The company's directors are "failing to act in the interest of Cephalon stockholders" by turning away repeated offers by the Canadian drugmaker, lawyers for the Dauphin County pension plan said in a Delaware Chancery Court suit filed yesterday in Wilmington. "The company and its board of directors have repeatedly refused duly to consider acquisition proposals from Valeant."
Cephalon, based in Frazier, Pennsylvania, surged more than 28% on March 30 in Nasdaq Stock Market trading after Mississauga, Ontario-based Valeant made its cash offer public. The acquisition would be the largest hostile takeover in the industry since Sanofi-Aventis SA bid for Genzyme Corp. last year. Cephalon rose 64 cents to $76.08 in trading yesterday. The shares have climbed more than 23% this year.

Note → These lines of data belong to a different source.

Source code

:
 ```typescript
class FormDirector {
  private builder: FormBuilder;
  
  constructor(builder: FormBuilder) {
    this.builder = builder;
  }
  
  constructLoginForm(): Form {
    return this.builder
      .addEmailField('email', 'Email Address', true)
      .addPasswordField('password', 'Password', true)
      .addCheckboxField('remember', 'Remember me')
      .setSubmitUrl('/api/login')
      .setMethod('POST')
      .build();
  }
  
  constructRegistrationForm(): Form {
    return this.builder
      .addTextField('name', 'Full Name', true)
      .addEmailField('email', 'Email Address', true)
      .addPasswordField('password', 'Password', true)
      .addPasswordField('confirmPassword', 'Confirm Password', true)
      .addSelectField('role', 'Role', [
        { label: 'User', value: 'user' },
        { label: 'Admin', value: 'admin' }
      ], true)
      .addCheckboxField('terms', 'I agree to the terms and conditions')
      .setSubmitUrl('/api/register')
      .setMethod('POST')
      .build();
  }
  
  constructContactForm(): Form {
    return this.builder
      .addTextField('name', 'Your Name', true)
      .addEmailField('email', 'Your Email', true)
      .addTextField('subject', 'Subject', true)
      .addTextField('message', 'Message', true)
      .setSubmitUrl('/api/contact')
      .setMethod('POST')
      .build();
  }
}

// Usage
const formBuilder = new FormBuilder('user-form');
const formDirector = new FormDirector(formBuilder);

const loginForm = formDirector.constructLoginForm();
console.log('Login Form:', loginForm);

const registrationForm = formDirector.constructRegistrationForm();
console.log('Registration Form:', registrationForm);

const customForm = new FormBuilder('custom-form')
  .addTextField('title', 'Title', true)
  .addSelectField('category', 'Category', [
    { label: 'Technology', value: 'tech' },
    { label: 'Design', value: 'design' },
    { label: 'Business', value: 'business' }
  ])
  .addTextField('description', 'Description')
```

"Our board of directors will meet early next week to consider Valeant's proposal," Natalie de Vane, a Cephalon spokeswoman, said yesterday in a phone interview.
Cassandra Bujarski, a spokeswoman for Valeant, didn't immediately return a call seeking comment on the suit or the statement by Cephalon.
Valeant, which merged in 2010 with Biovail Corp., said on Feb. 1 that it would buy Zug, Switzerland-based PharmaSwiss SA for $480m to expand in Europe. In January, Valeant Chief Executive Officer J. Michael Pearson said the company would seek acquisitions to broaden its markets globally.
After Cephalon executives turned back several private approaches, Valeant officials said they would seek to replace Cephalon's board with their own nominees, the drugmaker said in a statement.
The fund wants a Delaware judge to force Cephalon's board to consider Valeant's offer and bar use of the company's so- called poison-pill defense to frustrate the buyout bid, according to the lawsuit. That defense makes acquisitions more expensive.
In February, Radnor, Pennsylvania-based Airgas Inc. used a similar defense to fend off a hostile offer from Air Products & Chemicals.
The case is County of Dauphin Retirement Plan v. Winger, CA NO. 6332, Delaware Chancery Court (Wilmington).